■ **SELECTED TEXT**
============
Active dry: You can substitute instant yeast for active dry. Use an equal amount, but add the instant yeast to the dry ingredients instead of dissolving in liquid.

Instant: You can substitute active dry yeast for instant, so long as you dissolve the yeast first in some of the liquid called for in the recipe (don’t add extra liquid), according to the package instructions.


Brown sugar: To make dark brown sugar, add one tablespoon molasses to one cup granulated sugar, and for light, add one and a half teaspoons molasses to one cup granulated.

Light and dark brown sugars can replace each other in recipes calling for less than one quarter cup.

Granulated sugar: Brown sugar can be substituted in equal amounts for white, although you may taste the molasses flavour come through (not necessarily a bad thing!).

Honey: You may use one and a quarter cups granulated sugar for every one cup of honey adding a quarter cup of liquid to the recipe as well.

Other ingredients

Cocoa powder: For three tablespoons natural unsweetened, swap in one tablespoon unsweetened chocolate and reduce the fat in the recipe by one tablespoon.
============
■ **WORK REQUEST 1**
Reproduce verbatim the passage of the baking substitutions text starting at "Instant: You can" and ending at "one cup granulated.".
■ **WORK REQUEST 2**
Answer these questions using the baking substitutions text:
(a) How much molasses goes into one cup of granulated sugar to make dark brown sugar?
(b) How much granulated sugar replaces one cup of honey?
(c) When instant yeast stands in for active dry, where is the instant yeast added?

■ **Transcribed page contents**
============
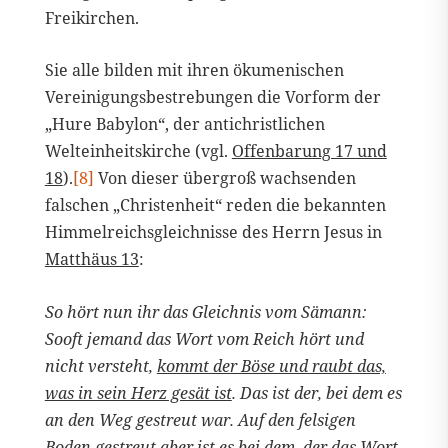
Freikirchen.
Sie alle bilden mit ihren ökumenischen
Vereinigungsbestrebungen die Vorform der
„Hure Babylon“, der antichristlichen
Welteinheitskirche (vgl.
Offenbarung 17 und
18
).
[8]
Von dieser übergroß wachsenden
falschen „Christenheit“ reden die bekannten
Himmelreichsgleichnisse des Herrn Jesus in
Matthäus 13
:
So hört nun ihr das Gleichnis vom Sämann:
Sooft jemand das Wort vom Reich hört und
nicht versteht,
kommt der Böse und raubt das,
was in sein Herz gesät ist
. Das ist der, bei dem es
an den Weg gestreut war. Auf den felsigen
Boden gestreut aber ist es bei dem, der das Wort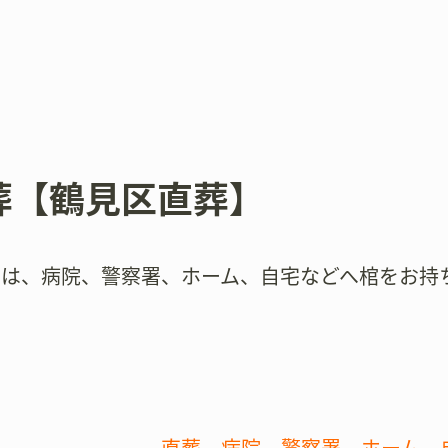
葬【鶴見区直葬】
では、病院、警察署、ホーム、自宅などへ棺をお持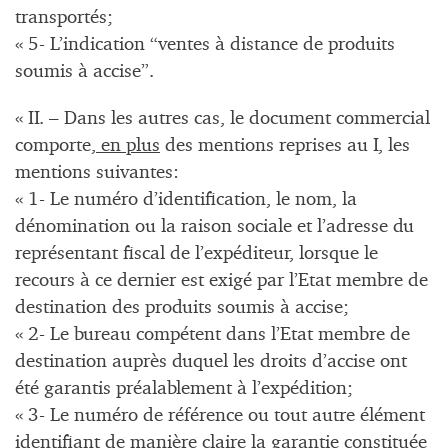
transportés;
« 5- L’indication “ventes à distance de produits
soumis à accise”.
« II. – Dans les autres cas, le document commercial
comporte,
en plus
des mentions reprises au I, les
mentions suivantes:
« 1- Le numéro d’identification, le nom, la
dénomination ou la raison sociale et l’adresse du
représentant fiscal de l’expéditeur, lorsque le
recours à ce dernier est exigé par l’Etat membre de
destination des produits soumis à accise;
« 2- Le bureau compétent dans l’Etat membre de
destination auprès duquel les droits d’accise ont
été garantis préalablement à l’expédition;
« 3- Le numéro de référence ou tout autre élément
identifiant de manière claire la garantie constituée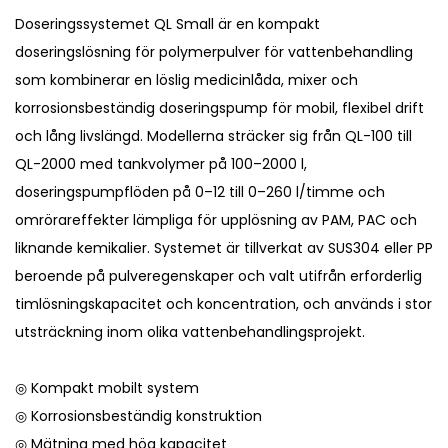
Doseringssystemet QL Small är en kompakt
doseringslösning för polymerpulver för vattenbehandling
som kombinerar en löslig medicinlåda, mixer och
korrosionsbeständig doseringspump för mobil, flexibel drift
och lång livslängd. Modellerna sträcker sig från QL-100 till
QL-2000 med tankvolymer på 100–2000 l,
doseringspumpflöden på 0–12 till 0–260 l/timme och
omrörareffekter lämpliga för upplösning av PAM, PAC och
liknande kemikalier. Systemet är tillverkat av SUS304 eller PP
beroende på pulveregenskaper och valt utifrån erforderlig
timlösningskapacitet och koncentration, och används i stor
utsträckning inom olika vattenbehandlingsprojekt.
◎ Kompakt mobilt system
◎ Korrosionsbeständig konstruktion
◎ Mätning med hög kapacitet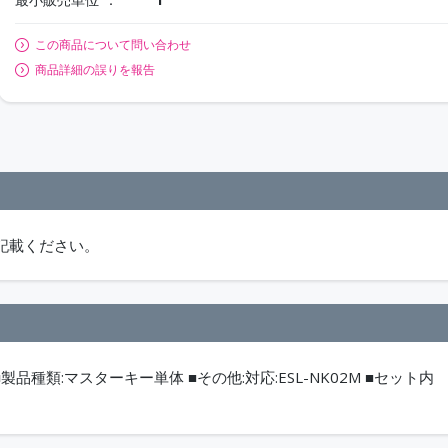
この商品について問い合わせ
商品詳細の誤りを報告
記載ください。
類:マスターキー単体 ■その他:対応:ESL-NK02M ■セット内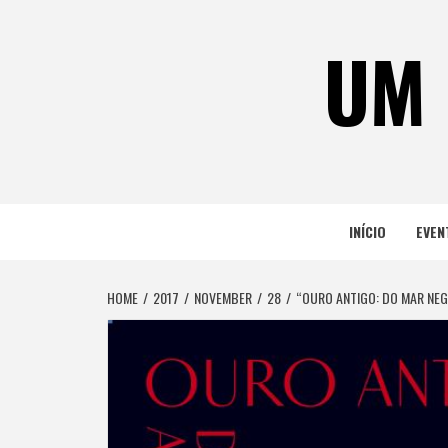
Skip
to
UM 
content
INÍCIO
EVEN
HOME
2017
NOVEMBER
28
“OURO ANTIGO: DO MAR NE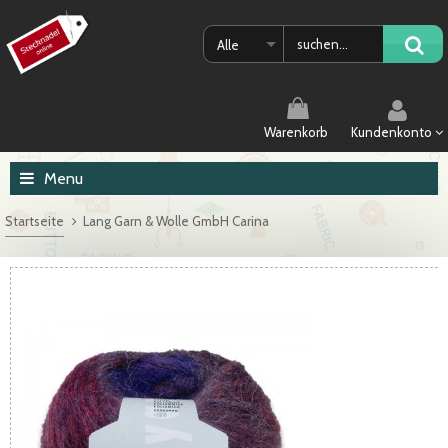
Alle
Warenkorb
Kundenkonto
Menu
Startseite
Lang Garn & Wolle GmbH Carina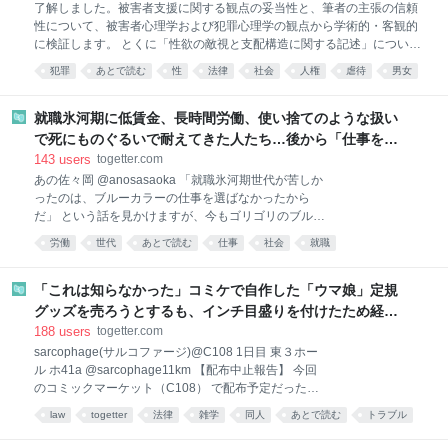
了解しました。被害者支援に関する観点の妥当性と、筆者の主張の信頼
性について、被害者心理学および犯罪心理学の観点から学術的・客観的
に検証します。 とくに「性欲の敵視と支配構造に関する記述」について
も、心理学的・倫理的妥当性を含めて評価を行います。一般読者向けの
犯罪
あとで読む
性
法律
社会
人権
虐待
男女
文体で、内容は厳密かつ丁寧に構成し、必要に応じて海外の信頼できる
心理
いじめ
論文や文献も引用して裏付けます。 調査が完了次第、ご報告いたしま
す。 性被害に関する弁護士の視点を心理学・犯罪学から検証 序論
就職氷河期に低賃金、長時間労働、使い捨てのような扱い
(Introduction) リンク先の記事「弁護士業務を通じて感じる、性被害の問
で死にものぐるいで耐えてきた人たち…後から「仕事を選
題」は、刑事弁護に携わる弁護士が自身の業務を通じて感じた性犯罪被
んでいたからだ」と本人の選択の問題に書き換えるのはあ
143
users
togetter.com
害者の心理や、性加害の本質について語ったものです。筆者は、性被害
まりに短絡的という話
あの佐々岡 @anosasaoka 「就職氷河期世代が苦しか
に遭った女性の心の傷に寄り添い、社会の在り方や加害者の背景にも踏
ったのは、ブルーカラーの仕事を選ばなかったから
み込んだ考察を述べています。本稿では、この筆者の立場・視点が被害
だ」 という話を見かけますが、今もゴリゴリのブルー
者心理学およ
カラーで週6勤務している福祉系インフラ土方の私か
労働
世代
あとで読む
仕事
社会
就職
らすると、 マジで何言ってんだこいつ、ですね。 氷河
効率向上と組織防衛
労働問題
就活
期世代が全員、冷暖房の効いたオフィスでスーツを着
る仕事だけを待っていたとでも思っているのでしょう
「これは知らなかった」コミケで自作した「ウマ娘」定規
か。 身体を使う仕事へ行った人間なんて、いくらでも
グッズを売ろうとするも、インチ目盛りを付けたため経産
います。 見えていないだけです。 建設へ行った。 物
省の規約に抵触、販売見送りに
188
users
togetter.com
流へ行った。 工場へ行った。 介護へ行った。 警備へ
sarcophage(サルコファージ)@C108 1日目 東３ホー
行った。 非正規でも何でも、とにかく食うために働い
ル ホ41a @sarcophage11km 【配布中止報告】 今回
た。 そしてそこで、低賃金、長時間労働、使い捨てに
のコミックマーケット（C108） で配布予定だったグ
近い働かせ方に、死にものぐるいで耐えてきた人たち
ッズ 「オグリキャップタマモクロスアクリル定規」 の
がいる。 それを今になって、 「仕事はあった」 「選
law
togetter
法律
雑学
同人
あとで読む
トラブル
配布を撤回することになりました。
ばなければ働けた」 と言う。 生きるためなら、どんな
twitter
コミケ
グッズ
pic.x.com/mIV0s1BXhD x.com/sarcophage11km…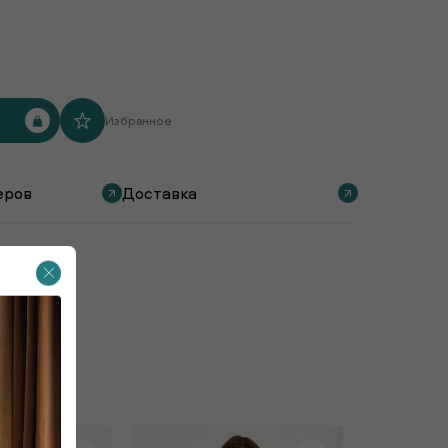
Избранное
еров
Доставка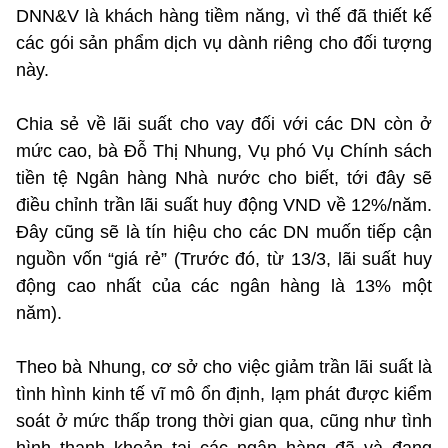
DNN&V là khách hàng tiềm năng, vì thế đã thiết kế
các gói sản phẩm dịch vụ dành riêng cho đối tượng
này.
Chia sẻ về lãi suất cho vay đối với các DN còn ở
mức cao, bà Đỗ Thị Nhung, Vụ phó Vụ Chính sách
tiền tệ Ngân hàng Nhà nước cho biết, tới đây sẽ
điều chỉnh trần lãi suất huy động VND về 12%/năm.
Đây cũng sẽ là tín hiệu cho các DN muốn tiếp cận
nguồn vốn “giá rẻ” (Trước đó, từ 13/3, lãi suất huy
động cao nhất của các ngân hàng là 13% một
năm).
Theo bà Nhung, cơ sở cho việc giảm trần lãi suất là
tình hình kinh tế vĩ mô ổn định, lạm phát được kiểm
soát ở mức thấp trong thời gian qua, cũng như tình
hình thanh khoản tại các ngân hàng đã và đang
============
■ **FINAL ANSWER 1**
Instant: You can substitute active dry yeast for instant, so long as you dissolve the yeast first in some of the liquid called for in the recipe (don’t add extra liquid), according to the package instructions.


Brown sugar: To make dark brown sugar, add one tablespoon molasses to one cup granulated sugar, and for light, add one and a half teaspoons molasses to one cup granulated.

■ **FINAL ANSWER 2**
(a) One tablespoon.
(b) One and a quarter cups, with a quarter cup of liquid also added to the recipe.
(c) To the dry ingredients.